"Ce Calmos n'a jamais été réhabilité à sa juste valeur: celle de bizarrerie iconoclaste qui avait le mérite d'aller au bout de son délire. Jamais on sent Blier en train de se dire qu'il va trop loin. Jamais on sent la retenue. Toujours on sent cet instinct suicidaire à aller dans le nonsensique et le graveleux."

Première scène: le gynéco Marielle bouffe avec une mine dégoûtée son sandwich au pâté en examinant les moindres recoins d'une femme, les jambes écartées, impatiente, prompte à être examinée, se grattant les poils pubiens.
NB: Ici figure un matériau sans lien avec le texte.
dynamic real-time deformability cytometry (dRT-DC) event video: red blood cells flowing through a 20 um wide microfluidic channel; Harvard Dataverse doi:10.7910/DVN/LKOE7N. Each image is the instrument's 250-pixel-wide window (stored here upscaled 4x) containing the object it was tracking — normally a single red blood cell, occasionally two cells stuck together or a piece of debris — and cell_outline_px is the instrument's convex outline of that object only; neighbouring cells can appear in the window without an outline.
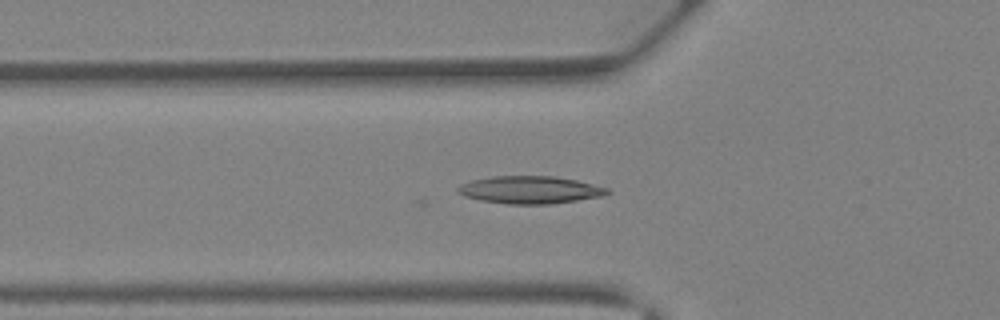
{"species": "Egyptian fruit bat (a non-hibernating species)", "species_latin": "Rousettus aegyptiacus", "temperature_condition": "warm", "stored_images_in_passage": 21, "camera_frame_rate_fps": 3000, "um_per_image_px": 0.085, "animal": {"sex": "female"}, "frame": {"image": 1, "passage_image": 3, "time_ms": 0.667, "image_size_px": [1000, 320], "cell_outline_px": [[612, 192], [604, 196], [552, 204], [508, 204], [480, 200], [464, 196], [456, 192], [456, 188], [460, 184], [472, 180], [492, 176], [556, 176], [576, 180], [608, 188]], "centroid_in_image_um": [45.05, 16.14], "position_along_channel_um": 80.8, "area_um2": 24.16}}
Et là, monologue du vagin: le mec en a marre. Généreusement misogyne, Calmos témoigne de l'évolution intéressante du statut de la femme dans la société et surtout dans le cinéma de Blier fils (Bellucci dans Combien tu m'aimes? pouvait être vue comme une hybride de l'hystéro - genre Miou-Miou dans Les Valseuses et Tenue de soirée -, de la sentimentale - Carole Laure dans Préparez vos mouchoirs - et de la mystérieuse - Carole Bouquet dans Buffet Froid et Trop belle pour toi). A travers les pérégrinations hasardeuses de deux mecs peinards qui veulent vivre au plein air, à la fraîche, décontractés du gland. Ils se barrent loin de tout, tombent sur un curé ubuesque (Blier père) qui les convie aux plaisirs simples de la bonne bouffe et accessoirement de la bonne chair. Dans leur périple, ils sont rejoints par des tonnes d'autres mecs tout autant dépassés par les femmes de plus en plus agressives et incontrôlables. Elles sont libres, belliqueuses, grandes gueules et ça bouscule leur quotidien pépère. Fini donc le temps où les femmes étaient belles lorsqu'elles repassaient les slips.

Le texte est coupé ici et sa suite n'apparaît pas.